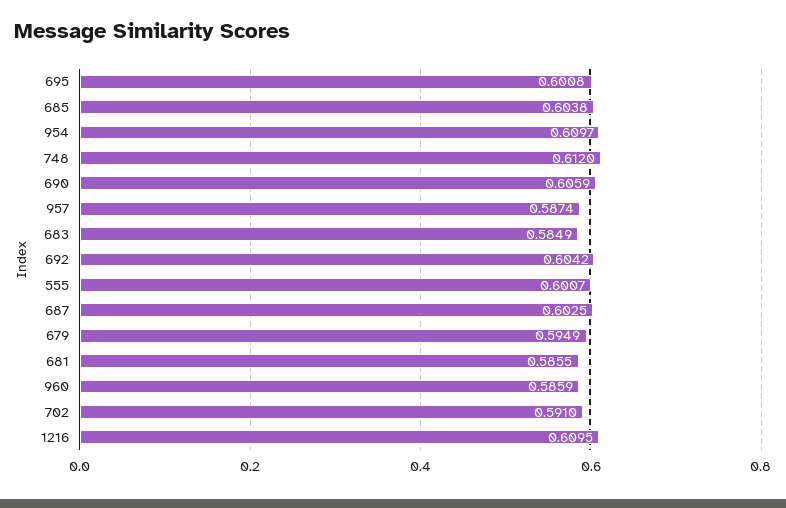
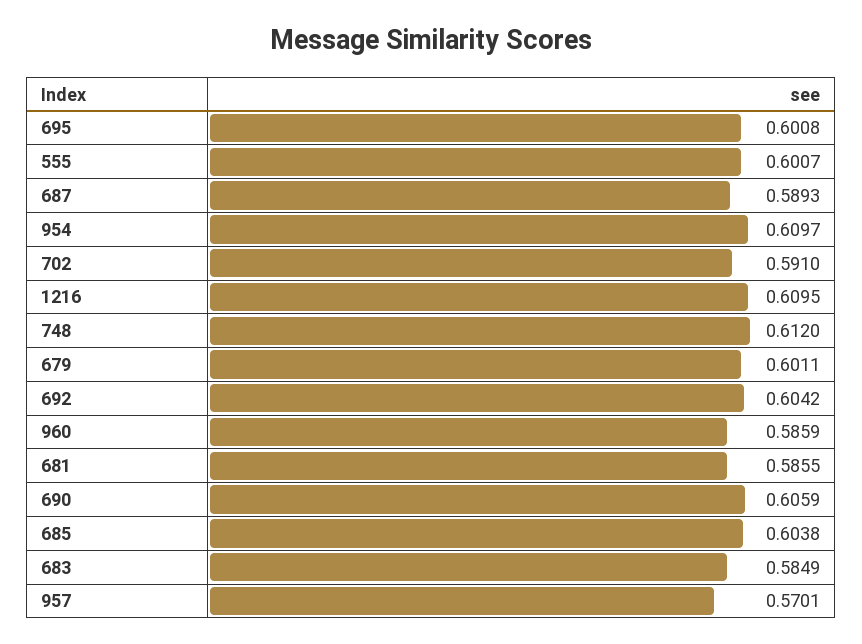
957: 0.5874 -> 0.5701
687: 0.6025 -> 0.5893
679: 0.5949 -> 0.6011

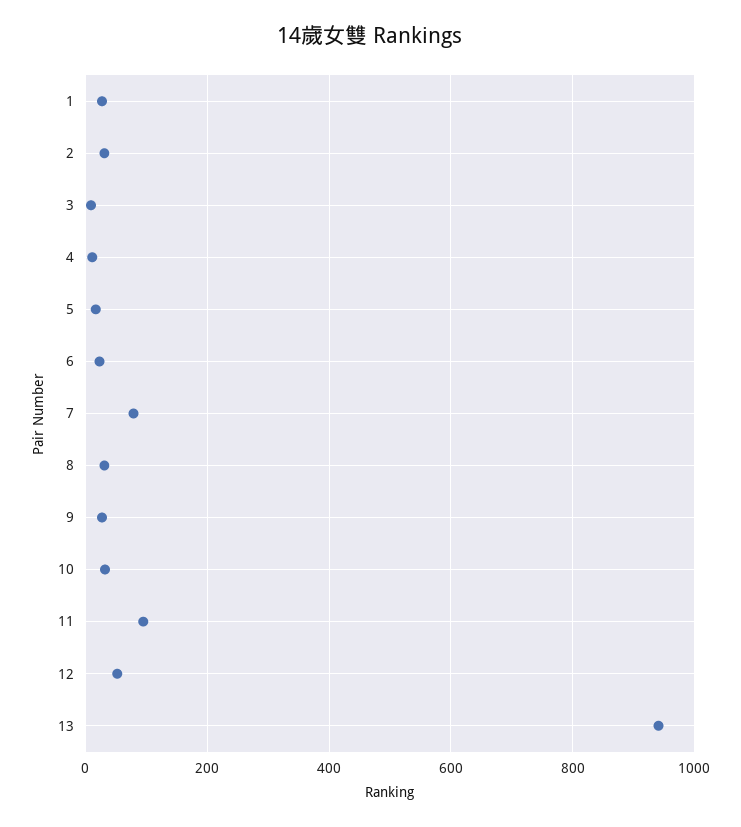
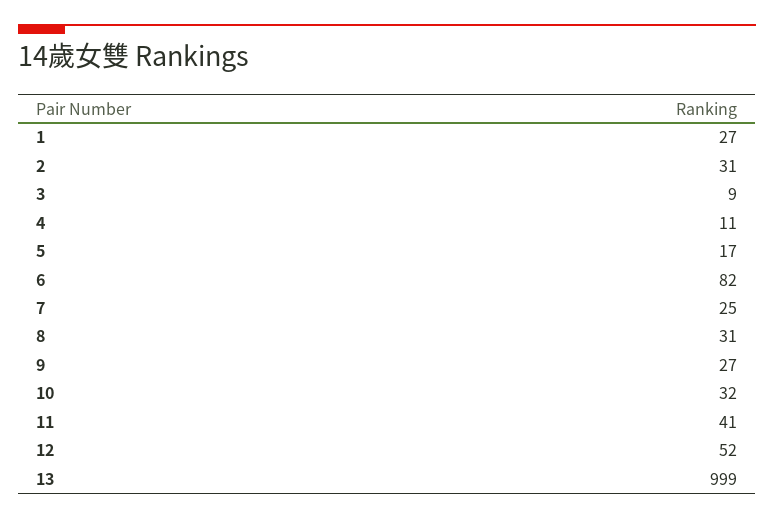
6: 20 -> 82
7: 80 -> 25
11: 100 -> 41
13: 940 -> 999

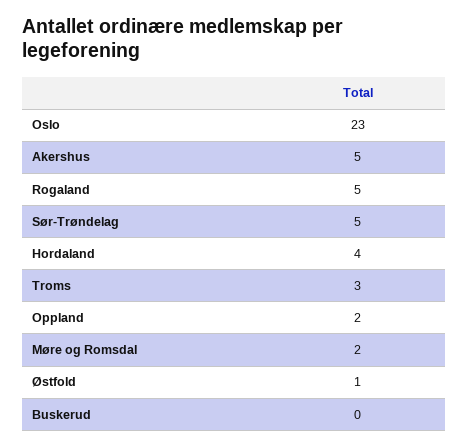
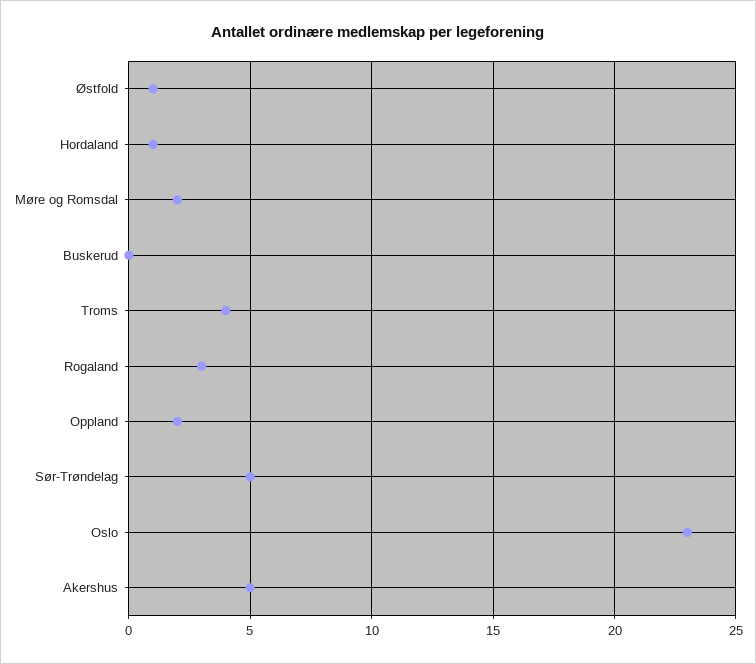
Rogaland: 5 -> 3
Hordaland: 4 -> 1
Troms: 3 -> 4

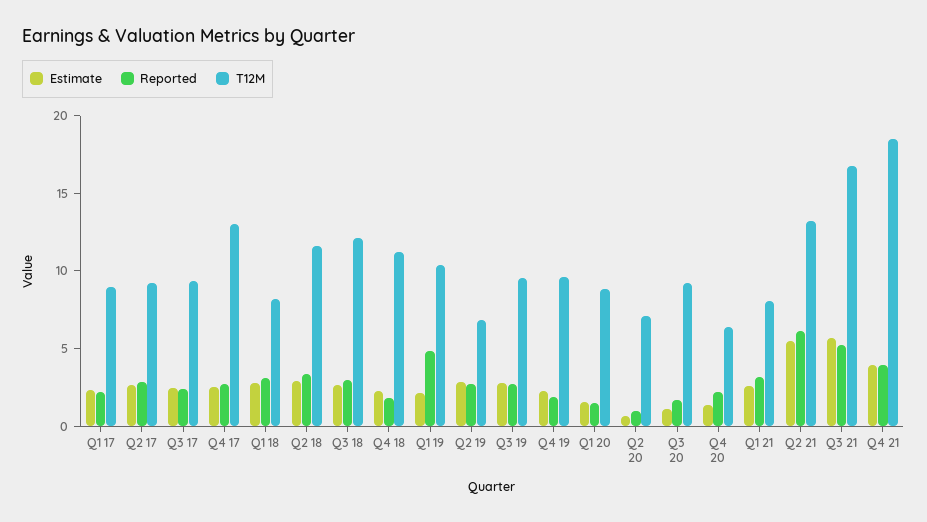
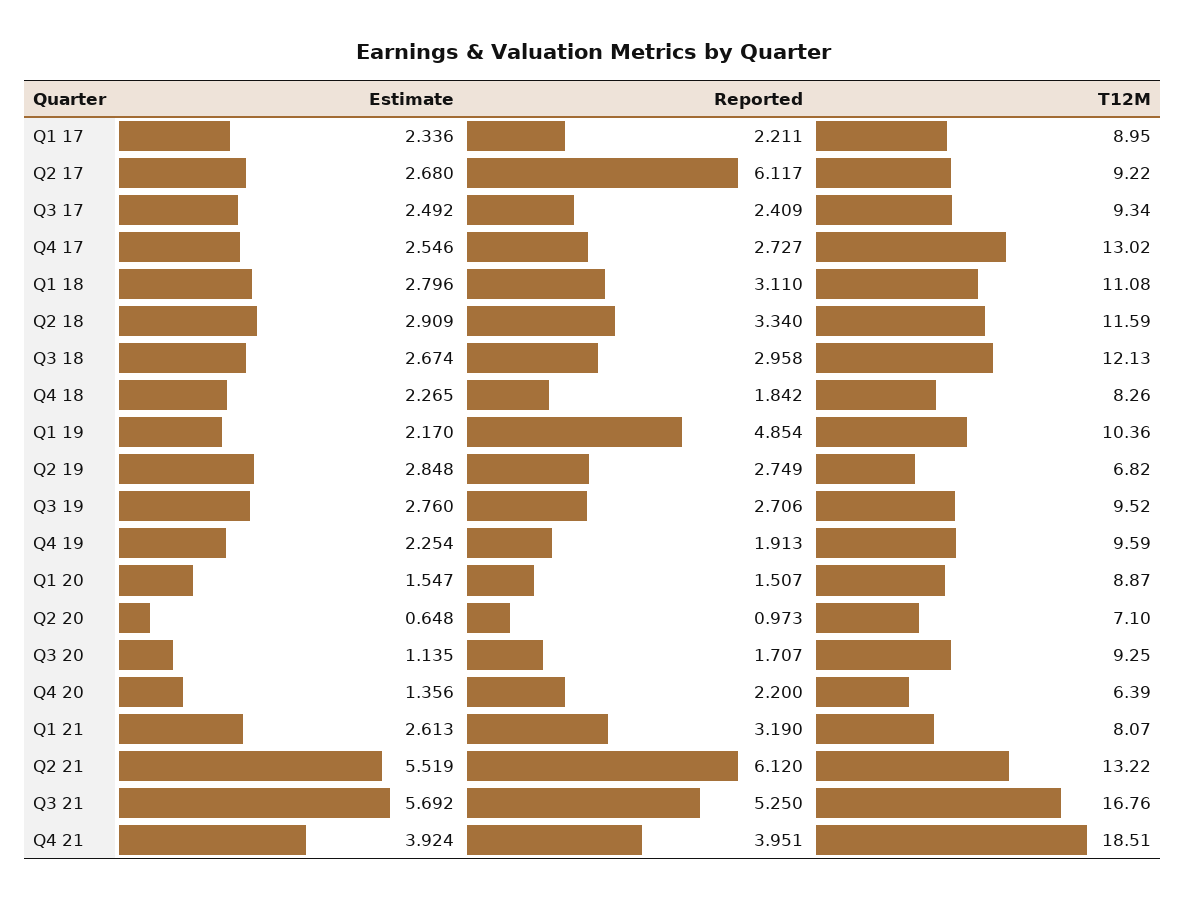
Reported, Q2 17: 3 -> 6.117
T12M, Q1 18: 8 -> 11.08
T12M, Q4 18: 11 -> 8.26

********************

--- Problem to work on ---
Write the lines out word for word, starting at the one with "679: 0.5949 -> 0.6011" and stopping after the last line of the material above, with pictures excluded.

--- Response box ---
679: 0.5949 -> 0.6011

6: 20 -> 82
7: 80 -> 25
11: 100 -> 41
13: 940 -> 999

Rogaland: 5 -> 3
Hordaland: 4 -> 1
Troms: 3 -> 4

Reported, Q2 17: 3 -> 6.117
T12M, Q1 18: 8 -> 11.08
T12M, Q4 18: 11 -> 8.26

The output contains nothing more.